Stored entries
*** Begin section ***
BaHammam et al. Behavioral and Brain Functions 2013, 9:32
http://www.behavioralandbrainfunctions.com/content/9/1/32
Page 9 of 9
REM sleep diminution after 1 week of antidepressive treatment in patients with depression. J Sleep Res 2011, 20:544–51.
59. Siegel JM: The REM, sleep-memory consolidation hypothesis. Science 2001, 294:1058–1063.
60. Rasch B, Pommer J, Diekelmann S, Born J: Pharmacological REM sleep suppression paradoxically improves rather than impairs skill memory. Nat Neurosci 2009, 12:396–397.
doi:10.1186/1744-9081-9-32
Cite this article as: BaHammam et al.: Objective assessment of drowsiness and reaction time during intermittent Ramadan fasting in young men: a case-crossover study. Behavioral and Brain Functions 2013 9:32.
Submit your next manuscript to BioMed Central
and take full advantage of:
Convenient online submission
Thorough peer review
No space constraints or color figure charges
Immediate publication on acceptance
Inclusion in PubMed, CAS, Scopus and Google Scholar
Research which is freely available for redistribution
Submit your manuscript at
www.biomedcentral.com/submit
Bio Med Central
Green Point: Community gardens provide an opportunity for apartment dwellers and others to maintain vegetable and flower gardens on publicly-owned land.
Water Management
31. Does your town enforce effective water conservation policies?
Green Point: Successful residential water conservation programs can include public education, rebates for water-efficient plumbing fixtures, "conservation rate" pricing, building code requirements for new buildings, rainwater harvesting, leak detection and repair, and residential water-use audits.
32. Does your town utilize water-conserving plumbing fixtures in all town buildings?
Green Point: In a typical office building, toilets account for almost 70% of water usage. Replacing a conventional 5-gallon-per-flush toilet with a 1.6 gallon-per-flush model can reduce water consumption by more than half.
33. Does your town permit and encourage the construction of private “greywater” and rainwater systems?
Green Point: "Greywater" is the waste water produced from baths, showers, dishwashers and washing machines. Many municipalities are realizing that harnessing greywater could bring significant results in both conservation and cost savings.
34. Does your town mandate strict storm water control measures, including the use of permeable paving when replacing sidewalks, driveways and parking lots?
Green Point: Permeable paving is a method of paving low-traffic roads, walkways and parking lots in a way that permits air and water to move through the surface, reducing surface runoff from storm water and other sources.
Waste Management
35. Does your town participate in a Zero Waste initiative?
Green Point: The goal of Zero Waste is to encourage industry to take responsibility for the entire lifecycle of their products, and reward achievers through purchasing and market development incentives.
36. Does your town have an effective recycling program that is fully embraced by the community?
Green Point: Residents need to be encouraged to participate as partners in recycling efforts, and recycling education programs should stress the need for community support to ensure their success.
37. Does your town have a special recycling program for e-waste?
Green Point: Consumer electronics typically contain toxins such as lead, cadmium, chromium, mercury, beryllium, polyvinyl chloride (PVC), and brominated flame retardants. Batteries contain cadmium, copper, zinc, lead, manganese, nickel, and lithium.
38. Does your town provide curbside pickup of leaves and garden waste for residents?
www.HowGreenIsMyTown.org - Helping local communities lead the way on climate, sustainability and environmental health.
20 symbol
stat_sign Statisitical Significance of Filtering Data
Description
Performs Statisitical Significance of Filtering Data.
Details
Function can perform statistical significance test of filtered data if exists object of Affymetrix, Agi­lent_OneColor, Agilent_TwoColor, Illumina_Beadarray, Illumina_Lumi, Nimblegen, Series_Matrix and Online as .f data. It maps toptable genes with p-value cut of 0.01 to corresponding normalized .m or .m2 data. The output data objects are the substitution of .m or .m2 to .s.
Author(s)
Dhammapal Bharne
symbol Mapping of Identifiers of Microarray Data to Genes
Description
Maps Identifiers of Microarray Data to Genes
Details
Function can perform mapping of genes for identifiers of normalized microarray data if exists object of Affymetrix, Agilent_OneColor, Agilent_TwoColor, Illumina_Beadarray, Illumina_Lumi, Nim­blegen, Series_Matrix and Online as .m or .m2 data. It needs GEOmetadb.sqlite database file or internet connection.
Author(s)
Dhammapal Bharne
*** End section ***
Extract each line from the entries above that contains the string "Filtering".

stat_sign Statisitical Significance of Filtering Data
Performs Statisitical Significance of Filtering Data.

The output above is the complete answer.